Shewmaker, who admitted to being a victim of gun violence, said he got a different picture after going to such shows at the fairgrounds and elsewhere.

“What I found was quite different than the Kool-Aid I was led to drink,” he said.

He said he was disturbed to find that non-hunting and non-sport related items such as armor-piercing ammunition and hollow-point bullets were being sold, and the events were not free of criminal offenses. Moreover, he said, the shows have not been significant moneymakers for the district.

The board’s decision came nine days after a fairgrounds incident in which a man pulled out a gun and fired a bullet into the air, after which he was shot and wounded by a sheriff’s deputy.
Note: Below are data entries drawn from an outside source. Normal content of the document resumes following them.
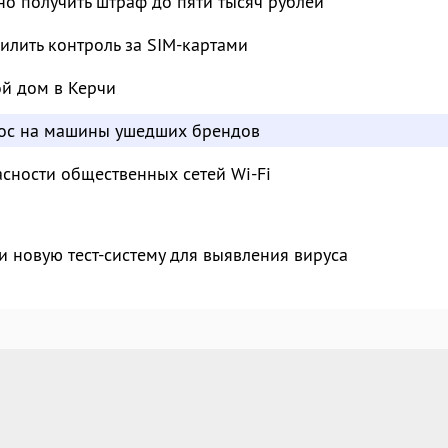
о получить штраф до пяти тысяч рублей
лить контроль за SIM-картами
ой дом в Керчи
рос на машины ушедших брендов
сности общественных сетей Wi-Fi
и новую тест-систему для выявления вируса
The man, who was arrested, apparently was disgruntled when he learned he was too late to buy a ticket to a sold-out concert by the rapper Ice Cube. The event was staged by the Del Mar Thoroughbred Club, which operates the fairgrounds racetrack on a contract with the agriculture district and conducts related entertainment events there during the horse race season.

Fairgrounds General Manager Tim Fennell and board members praised staff and public safety responders for their prompt and efficient handling of the episode. They, however, did not note any connection between it and the gun-show issue. The contract committee’s recommendation to the board was developed prior to the incident.

Board members and speakers also alluded to the terrorist attacks on the World Trade Center towers and the Pentagon that traumatized the nation on the same date 17 years ago.

Several hundred people attended Tuesday’s meeting, during which about 70 individuals provided public comments over a span of nearly three hours. The session, including the board’s deliberations, took almost five hours interrupted by a 1 1/2 hour recess from the public proceeding.

A slight majority of the speakers supported the committee recommendation, though many of them pleaded for the board to ban gun shows in any form.

Gun show proponents argued the events are family-oriented, promote safety and education, and provide customers with an array of products beyond weapons and ammo.

Those supporting the shows contend that there is no nexus between the shows and gun violence, and that such events would not be viable without guns and ammunition being available on the premises.

“You wouldn’t go to a car show without cars, so why would you go to a gun show without guns?” asked Wendy Hauffen, executive administrator of San Diego County Gun Owners.

Agricultural district board member Russ Penniman cast the dissenting vote against the contract committee’s recommendation.

Penniman expressed concerns about the district’s loss of from $200,000 to $300,000 per year by not holding the gun shows and the potential for litigation.

Possible legal issues could stem from the U.S. Constitution’s First Amendment guaranteeing freedom of speech and the Second Amendment guaranteeing the right to bear arms.

Most of the board members, however, stressed that the decision on whether to hold the events is discretionary and they were responding to concerns voiced by many constituents.

“There is a large demographic ... that does not want gun shows to continue at the fairgrounds,” Valdez said.

The proposed policy is an attempt to reach a compromise between the two viewpoints, he said.

NeverAgainCA member Latha Sundar, a Del Mar resident, said she was surprised by the margin of votes favoring the committee recommendation.

“What I was impressed by was that they listened carefully to all the different perspectives,” she said. “From what I saw, it was fantastic that the (committee recommendation) got eight votes. I didn’t think it was possible.”

The San Diego Union-Tribune reported that Crossroads Vice President Tracy Olcott said they will "fight" the decision.

According to the U-T story, she said none of the company’s shows at other venues have been cancelled, and there’s legal precedent for holding the shows on state property.

“We are not going to just walk away,” she said in the U-T story. “We have invested a lot of years there, and we have a lot of support.”